§ **What you need to do**:
1. According to the Trayco Tracer thread, why does the first poster turn to the forum for information about these pull-behind sleds? Answer in one to three sentences.
2. Carry on the Trayco Tracer thread from the point where it stops.

§ **Excerpt**:
━━━━━━━━━━

# Trayco Tracer



## fishgtbay (Feb 19, 2012)

Anybody have any information on these pull behind sleds? The internet don't have much info on them and only 2 old drawings of them, I picked one up for free and did some repairs to it and wonder if its worth much, (Not that I'm going to sell it)


----------



## mso795 (Feb 24, 2006)

https://www.teshio.com/vsn/michigan_2.htm


----------



## fishgtbay (Feb 19, 2012)

mso795 said:


> https://www.teshio.com/vsn/michigan_2.htm


Thanks but already seen that not much info there, value? how many are out there? have many people seen these out there?


----------



## fishgtbay (Feb 19, 2012)

Here's some pics of the one I put together






























Sent from my SM-J260A using Michigan Sportsman mobile app


----------



## 97TJ (Jun 22, 2010)

━━━━━━━━━━

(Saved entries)
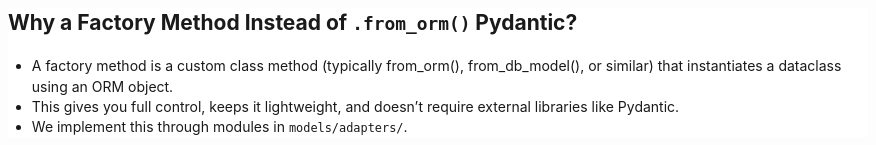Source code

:## Why a Factory Method Instead of `.from_orm()` Pydantic?
- A factory method is a custom class method (typically from_orm(), from_db_model(), or similar) that instantiates a dataclass using an ORM object.
- This gives you full control, keeps it lightweight, and doesn’t require external libraries like Pydantic.
- We implement this through modules in `models/adapters/`.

━━━━━━━━━━

§ **Per-task answers**:
1. The poster says the internet has little information on these sleds and only two old drawings of them. Having gotten one for free and repaired it, the poster wants to know whether it is worth much, while noting there is no plan to sell it.

2.
I picked this one up recently for $200. All in all great shape. The only thing I'll do to it is extend the hitch due to my 2019 sled sits higher than those of the 70's. Mine has a removable seat down the center that has a storage area inside the seat.






























Sent from my moto z3 using Tapatalk


----------



## fishgtbay (Feb 19, 2012)

That inside removable section on mine was beyond repair, it came with it, but was trashed , so I just threw it away, your appears to be in pretty good shape, complete with stickers....nice sled !!


----------



## 97TJ (Jun 22, 2010)

Well you did a great job on the seat you put together. I picked this up to haul the grandkids around. It should be a good sled to haul the ice fishing gear also. A comparable size jet sled and hitch would cost me a bit over $100 and this is much more versatile.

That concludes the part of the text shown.